Please go on with the text on Anaphalioides bellidioides, starting right after its last sentence.

Text segment:
====
Additionally, Anaphalioides bellidioides also has the capacity to be pollinated via entomophily. Anaphalioides bellidioides capitulae were observed being visited by Dasyuris anceps, a moth, along with various species of Coleoptera, Syrphidae, and Tachinidae families. These insect visitors are pollinators, rather than predators, and provide pollen transfer between plants within the same species.

===Diet and foraging===
Anaphalioides bellidioides thrives in habitats that are low-density in vegetation, from mountainous regions to lowland grasslands. These environments vary, demonstrating that the species can adapt and live in multiple soil-types. For example, a preferred habitat of Anaphalioides bellidioides includes morainic gravels, rocky outcrops, scrub tussocks and ultrabasic soils. These all have high drainage and low nutrient availability in the soils. However, this species also thrives in places such as riverbeds and burned-out forests where the soil is generally quite different, with higher nutrient loads and water saturation levels.

Soil and environmental preferences for Anaphalioides bellidioides have not been thoroughly studied. However, this species is distributed from the middle of the North Island southwards. It can thus be reasoned that Anaphalioides bellidioides prefers lower temperature and humidity ranges, which coincide with the temperate/desert regions of New Zealand, as opposed to the sub-tropical regions of Waikato, Bay of Plenty and Northland.

===Predators, parasites, and diseases===
Anaphalioides bellidioides is known to be fed on by a variety of native insects, including larvae of two undescribed gall-forming Cecidomyiidae, leaf-feeding caterpillars of the moths Paranotoreas zopyra (Geometridae) and an undescribed species of Asterivora (Choreutidae), and flower-feeding larvae of an undescribed Trupanea species (Tephritidae).
====
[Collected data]
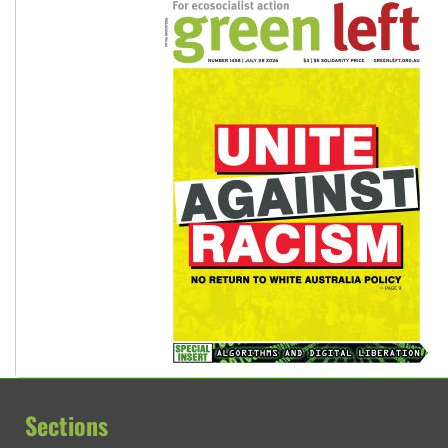
Sections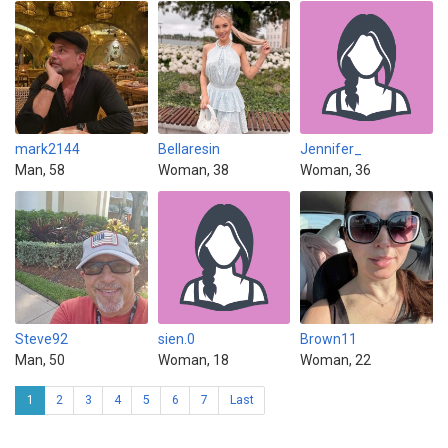
mark2144
Bellaresin
Jennifer_
Man, 58
Woman, 38
Woman, 36
Steve92
sien.0
Brown11
Man, 50
Woman, 18
Woman, 22
1
2
3
4
5
6
7
Last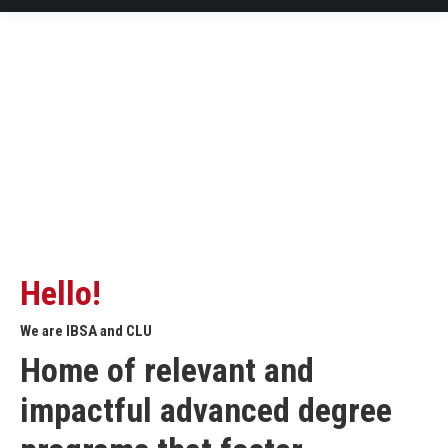
Hello!
We are IBSA and CLU
Home of relevant and
impactful advanced degree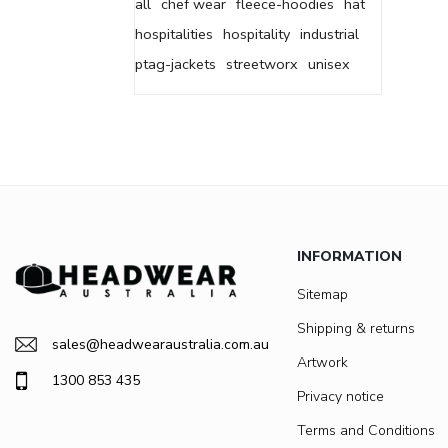
all
chef wear
fleece-hoodies
hat
hospitalities
hospitality
industrial
ptag-jackets
streetworx
unisex
INFORMATION
Sitemap
Shipping & returns
sales@headwearaustralia.com.au
Artwork
1300 853 435
Privacy notice
Terms and Conditions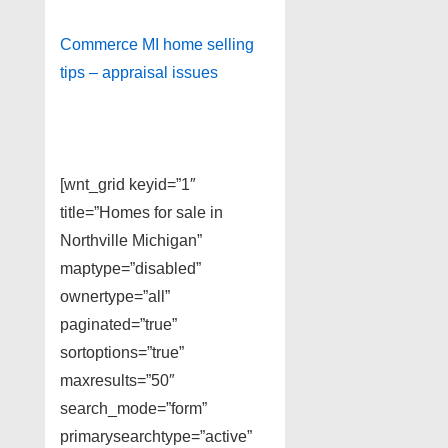
Commerce MI home selling
tips – appraisal issues
[wnt_grid keyid=”1″
title=”Homes for sale in
Northville Michigan”
maptype=”disabled”
ownertype=”all”
paginated=”true”
sortoptions=”true”
maxresults=”50″
search_mode=”form”
primarysearchtype=”active”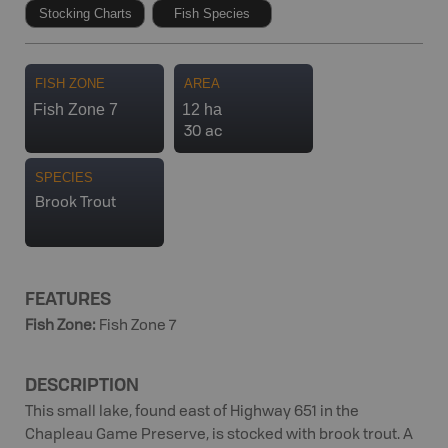
Stocking Charts
Fish Species
FISH ZONE
AREA
Fish Zone 7
12 ha
30 ac
SPECIES
Brook Trout
FEATURES
Fish Zone
:
Fish Zone 7
DESCRIPTION
This small lake, found east of Highway 651 in the
Chapleau Game Preserve, is stocked with brook trout. A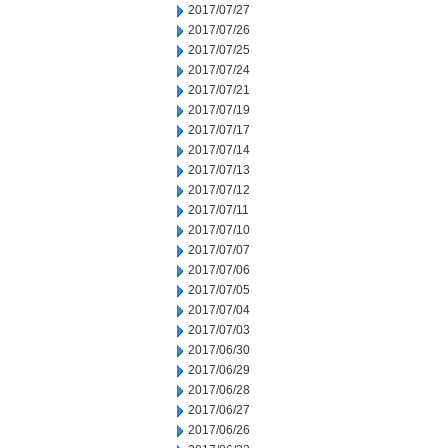
2017/07/27
2017/07/26
2017/07/25
2017/07/24
2017/07/21
2017/07/19
2017/07/17
2017/07/14
2017/07/13
2017/07/12
2017/07/11
2017/07/10
2017/07/07
2017/07/06
2017/07/05
2017/07/04
2017/07/03
2017/06/30
2017/06/29
2017/06/28
2017/06/27
2017/06/26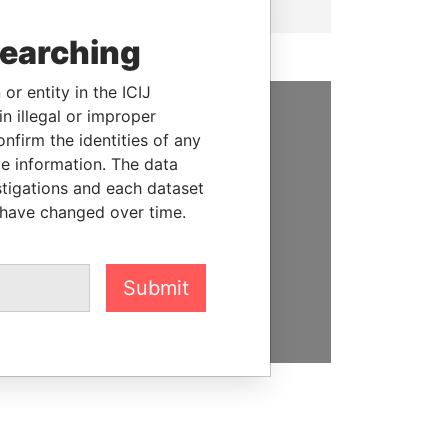
searching
or entity in the ICIJ
n illegal or improper
SUPPORT US
firm the identities of any
le information. The data
We depend on the generous
stigations and each dataset
support of readers like you to
 have changed over time.
help us expose corruption and
hold the powerful to account
Submit
DONATE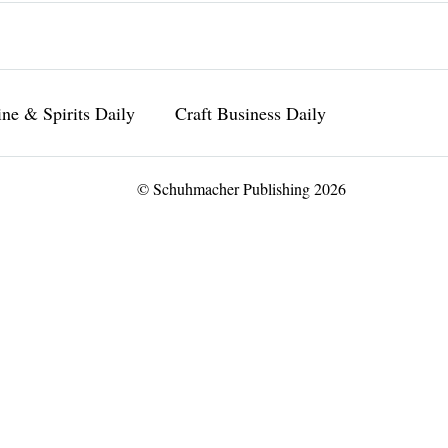
ne & Spirits Daily
Craft Business Daily
© Schuhmacher Publishing 2026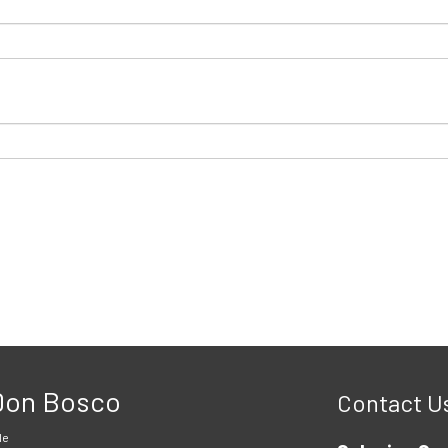
 Don Bosco
Contact U
le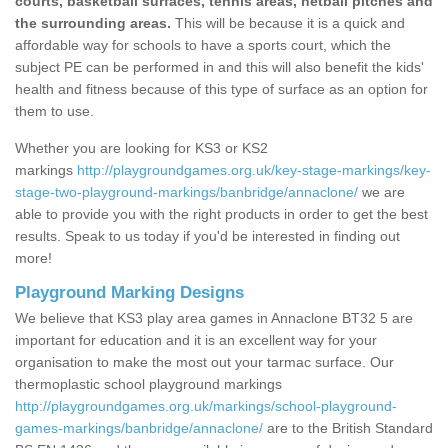
courts, basketball surfaces, tennis areas, netball pitches and
the surrounding areas.
This will be because it is a quick and
affordable way for schools to have a sports court, which the
subject PE can be performed in and this will also benefit the kids'
health and fitness because of this type of surface as an option for
them to use.
Whether you are looking for KS3 or KS2
markings
http://playgroundgames.org.uk/key-stage-markings/key-
stage-two-playground-markings/banbridge/annaclone/
we are
able to provide you with the right products in order to get the best
results. Speak to us today if you'd be interested in finding out
more!
Playground Marking Designs
We believe that KS3 play area games in Annaclone BT32 5 are
important for education and it is an excellent way for your
organisation to make the most out your tarmac surface. Our
thermoplastic school playground markings
http://playgroundgames.org.uk/markings/school-playground-
games-markings/banbridge/annaclone/
are to the British Standard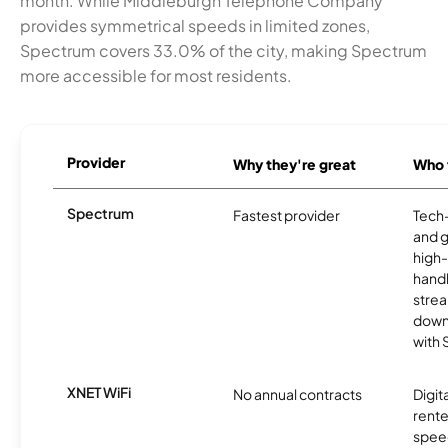
month. While Middleburgh Telephone Company
provides symmetrical speeds in limited zones,
Spectrum covers 33.0% of the city, making Spectrum
more accessible for most residents.
Provider
Why they're great
Who t
Spectrum
Fastest provider
Tech
and 
high-
handl
strea
downl
with
XNET WiFi
No annual contracts
Digit
rente
speed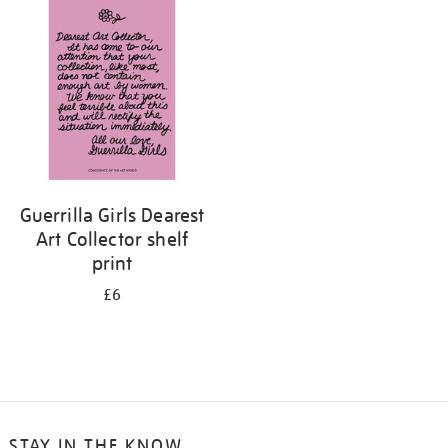
your
results
by:
Guerrilla Girls Dearest
Art Collector shelf
print
£6
STAY IN THE KNOW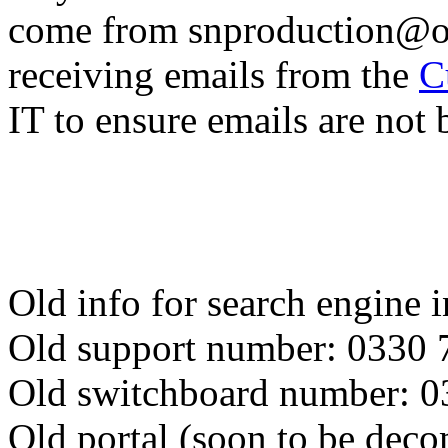
come from snproduction@on
receiving emails from the
C
IT to ensure emails are not
Old info for search engine 
Old support number: 0330 
Old switchboard number: 
Old portal (soon to be dec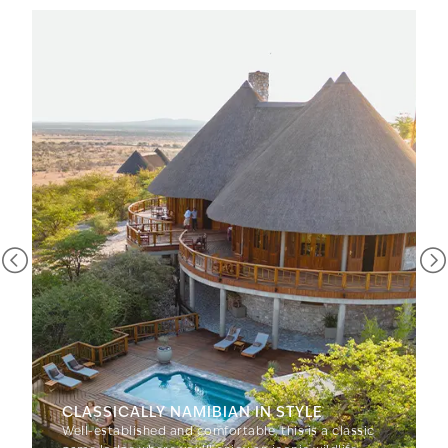
CLASSICALLY NAMIBIAN IN STYLE
Well-established and comfortable, this is a classic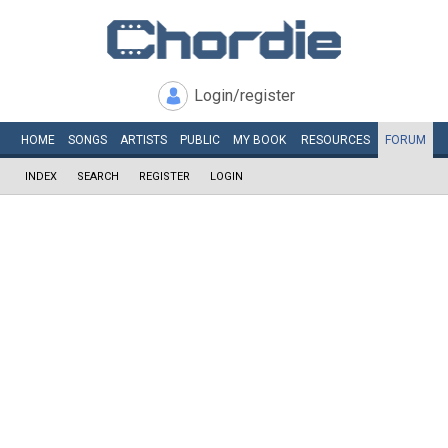
Login/register
HOME
SONGS
ARTISTS
PUBLIC
MY
BOOK
RESOURCES
FORUM
INDEX
SEARCH
REGISTER
LOGIN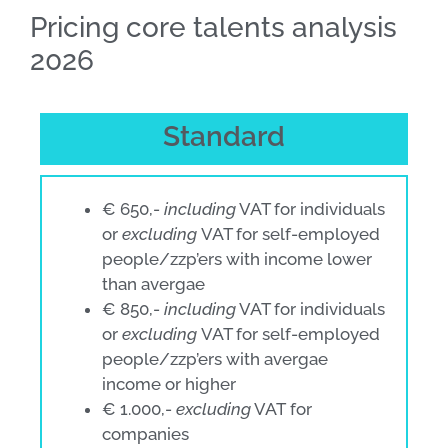
Pricing core talents analysis
2026
Standard
€ 650,-
including
VAT for individuals
or
excluding
VAT for self-employed
people/zzp’ers with income lower
than avergae
€ 850,-
including
VAT for individuals
or
excluding
VAT for self-employed
people/zzp’ers with avergae
income or higher
€ 1.000,-
excluding
VAT for
companies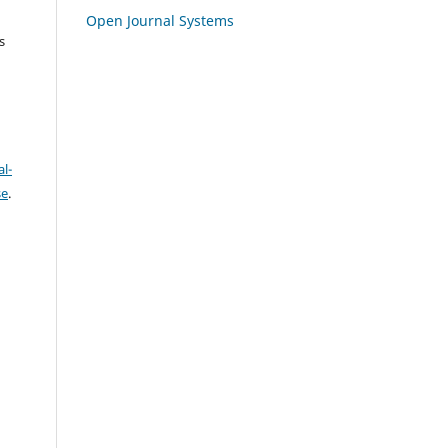
Open Journal Systems
s
l-
se
.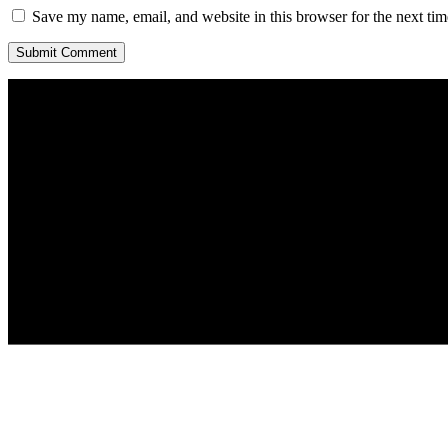
Save my name, email, and website in this browser for the next ti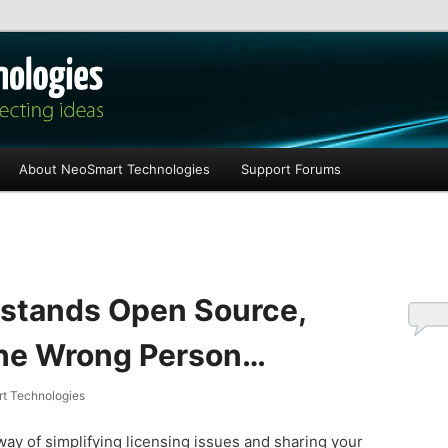
les
About NeoSmart Technologies
Support Forums
stands Open Source,
the Wrong Person…
t Technologies
ay of simplifying licensing issues and sharing your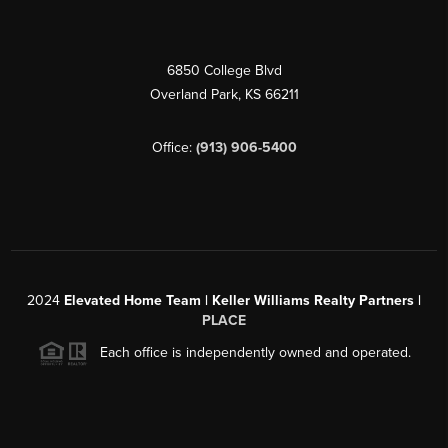
6850 College Blvd
Overland Park
,
KS
66211
Office:
(913) 906-5400
2024
Elevated Home Team | Keller Williams Realty Partners |
PLACE
Each office is independently owned and operated.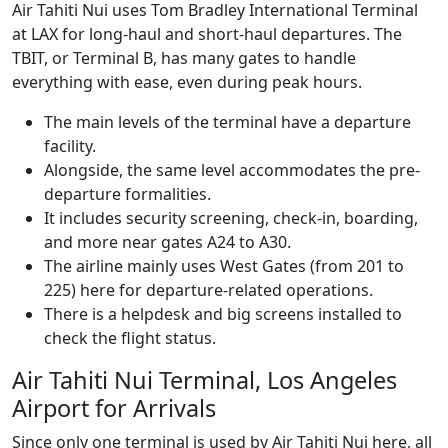
Air Tahiti Nui uses Tom Bradley International Terminal
at LAX for long-haul and short-haul departures. The
TBIT, or Terminal B, has many gates to handle
everything with ease, even during peak hours.
The main levels of the terminal have a departure
facility.
Alongside, the same level accommodates the pre-
departure formalities.
It includes security screening, check-in, boarding,
and more near gates A24 to A30.
The airline mainly uses West Gates (from 201 to
225) here for departure-related operations.
There is a helpdesk and big screens installed to
check the flight status.
Air Tahiti Nui Terminal, Los Angeles
Airport for Arrivals
Since only one terminal is used by Air Tahiti Nui here, all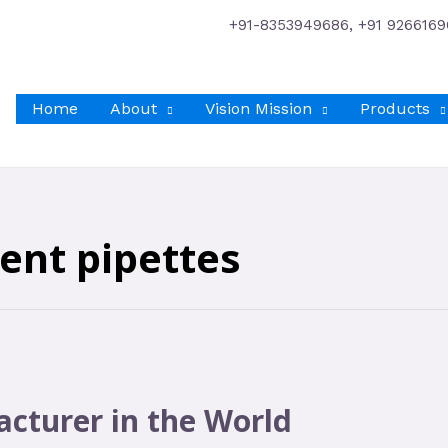
+91-8353949686, +91 9266169
Home
About
Vision Mission
Products
ent pipettes
cturer in the World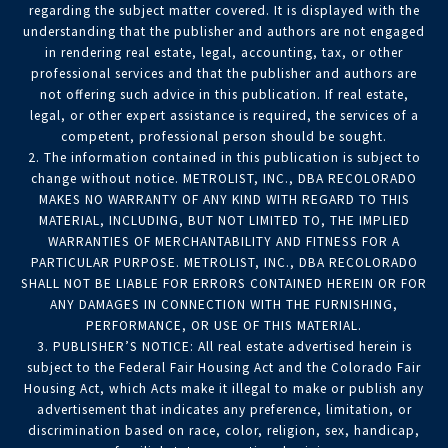
regarding the subject matter covered. It is displayed with the
understanding that the publisher and authors are not engaged
in rendering real estate, legal, accounting, tax, or other
professional services and that the publisher and authors are
not offering such advice in this publication. If real estate,
legal, or other expert assistance is required, the services of a
competent, professional person should be sought.
2. The information contained in this publication is subject to
change without notice. METROLIST, INC., DBA RECOLORADO
MAKES NO WARRANTY OF ANY KIND WITH REGARD TO THIS
MATERIAL, INCLUDING, BUT NOT LIMITED TO, THE IMPLIED
WARRANTIES OF MERCHANTABILITY AND FITNESS FOR A
PARTICULAR PURPOSE. METROLIST, INC., DBA RECOLORADO
SHALL NOT BE LIABLE FOR ERRORS CONTAINED HEREIN OR FOR
ANY DAMAGES IN CONNECTION WITH THE FURNISHING,
PERFORMANCE, OR USE OF THIS MATERIAL.
3. PUBLISHER’S NOTICE: All real estate advertised herein is
subject to the Federal Fair Housing Act and the Colorado Fair
Housing Act, which Acts make it illegal to make or publish any
advertisement that indicates any preference, limitation, or
discrimination based on race, color, religion, sex, handicap,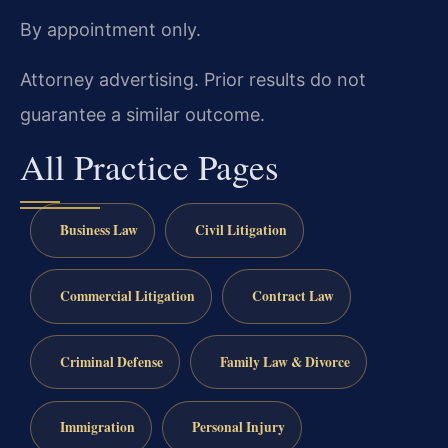
By appointment only.
Attorney advertising. Prior results do not
guarantee a similar outcome.
All Practice Pages
Business Law
Civil Litigation
Commercial Litigation
Contract Law
Criminal Defense
Family Law & Divorce
Immigration
Personal Injury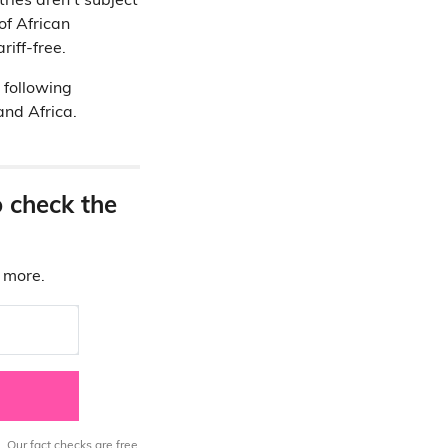
ries aren’t subject
of African
riff-free.
 following
and Africa.
o check the
d more.
. Our fact checks are free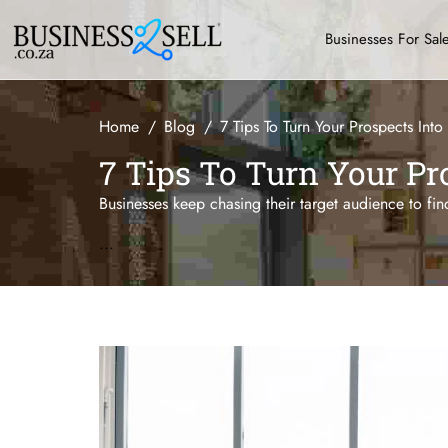
Businesses For Sal
Home
Blog
7 Tips To Turn Your Prospects Into
7 Tips To Turn Your Pr
Businesses keep chasing their target audience to fin
...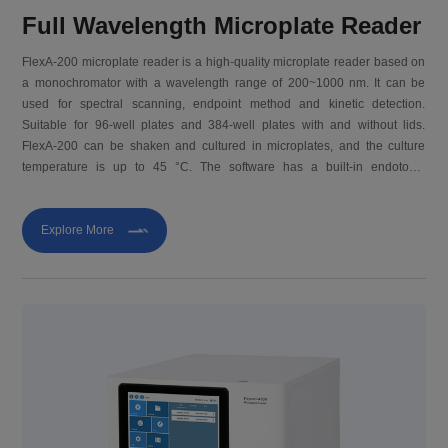
Full Wavelength Microplate Reader
FlexA-200 microplate reader is a high-quality microplate reader based on
a monochromator with a wavelength range of 200~1000 nm. It can be
used for spectral scanning, endpoint method and kinetic detection.
Suitable for 96-well plates and 384-well plates with and without lids.
FlexA-200 can be shaken and cultured in microplates, and the culture
temperature is up to 45 °C. The software has a built-in endotoxin
algorithm, which is suitable for the ELISA detection needs of horseshoe
crab reagents in the market.
Explore More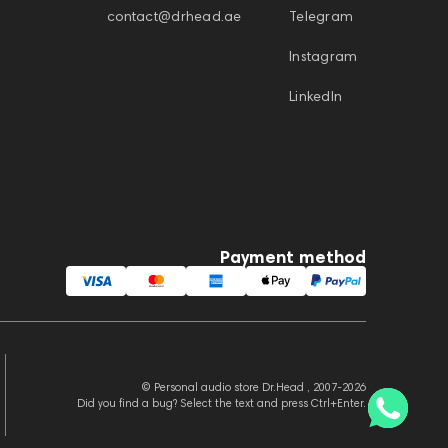
contact@drhead.ae
Telegram
Instagram
LinkedIn
Payment method
© Personal audio store Dr.Head , 2007-2026
Did you find a bug? Select the text and press Ctrl+Enter.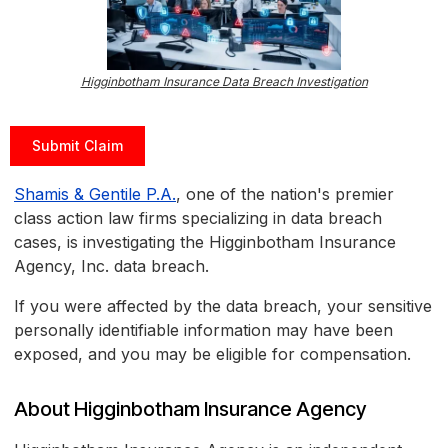
Higginbotham Insurance Data Breach Investigation
Submit Claim
Shamis & Gentile P.A.
, one of the nation's premier
class action law firms specializing in data breach
cases, is investigating the Higginbotham Insurance
Agency, Inc. data breach.
If you were affected by the data breach, your sensitive
personally identifiable information may have been
exposed, and you may be eligible for compensation.
About Higginbotham Insurance Agency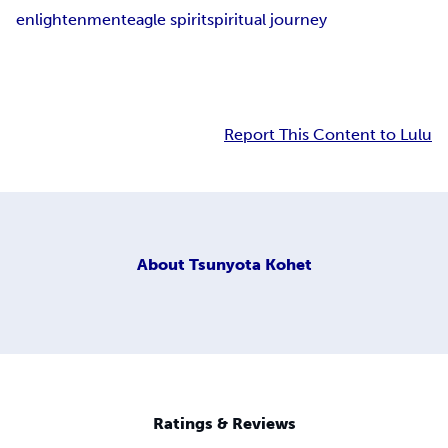
enlightenment
eagle spirit
spiritual journey
Report This Content to Lulu
About
Tsunyota Kohet
Ratings & Reviews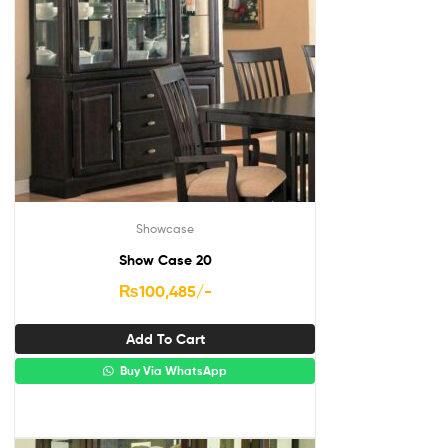
Showcase
Show Case 20
₨
100,485
/-
Add To Cart
Buy Via WhatsApp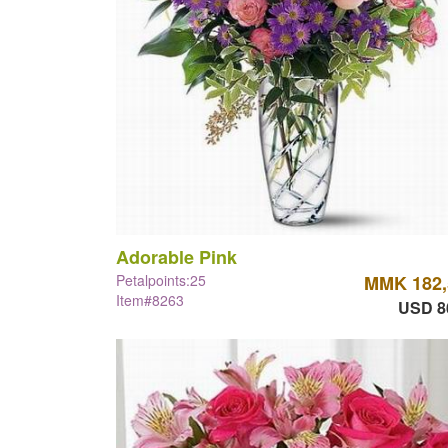
Adorable Pink
Petalpoints:25
MMK 182,
Item#8263
USD 8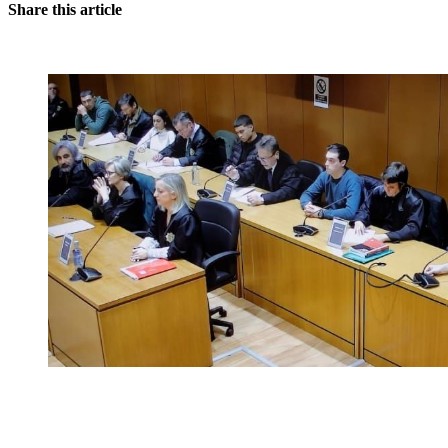
Share this article
You're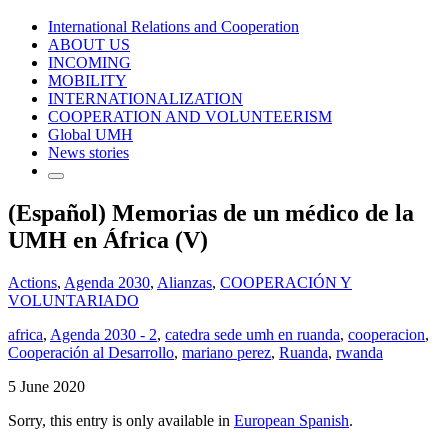
International Relations and Cooperation
ABOUT US
INCOMING
MOBILITY
INTERNATIONALIZATION
COOPERATION AND VOLUNTEERISM
Global UMH
News stories
(Español) Memorias de un médico de la
UMH en África (V)
Actions
,
Agenda 2030
,
Alianzas
,
COOPERACIÓN Y
VOLUNTARIADO
africa
,
Agenda 2030 - 2
,
catedra sede umh en ruanda
,
cooperacion
,
Cooperación al Desarrollo
,
mariano perez
,
Ruanda
,
rwanda
5 June 2020
Sorry, this entry is only available in
European Spanish
.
====
Task output:
==Scientific applications==
A study investigated hybridization between Anaphalioides bellidioides and Helichrysum lanceolatum. Both species are everlastings from the Asteraceae family, and the populations for the study were sourced from Banks Peninsula. DNA sequencing and amplified fragment-length polymorphism fingerprinting was used to investigate the genetic sequences of the hybrids. The aim of the study was to investigate the rate at which hybrid seed is produced and the overall ongoing fertility of hybrids to the second generation. This is to better understand the hybridization of species radiations.

Phylogenetically, Helichrysum lanceolatum differs in appearance to Anaphalioides bellidioides. It is an upright, woody shrub with small, round leaves. Additionally, unlike Anaphalioides bellidioides, the capitula are smaller at approximately 2mm, branched into clusters and bearing no showy bracts. The hybrids produced from the two species are easily distinguished, which possibly is due to the difference in appearance between the parent species.

The study produced successful first generation (F1) hybrids with crosses from both species; however, hybrids with Helichrysum lanceolatum as the maternal parent were more common. The F1 hybrids seed production was less than that of the parent species, but the seeds produced were sequenced and showed back-crosses. Despite this, introgression, or allele transfer from one species into the gene pool of another from the back-crossed F1 hybrids were not viable and overall were too limited to be conclusive in the study.

A different study investigated a potential hybrid cross between Anaphalioides bellidioides and Ewartia sinclairii, beyond the F1 generation. Genetically, these two species are not closely related, and ecologically they tend to have different environmental tolerances. However, wild hybrids have been collected from these two species on rare occasions, so the aim was to see if the potential fitness of the hybrids extends past the F1 generation. This study raised three hybrids from collected wild seeds in the northeast of the South Island, deposited there by Anaphalioides bellidioides, Ewartia sinclairii and their intergeneric hybrids known to grow there. Conclusive evidence showed that there is partial fertility present between the wild cross, capable of providing viable backcrosses and multiple-generation hybrids.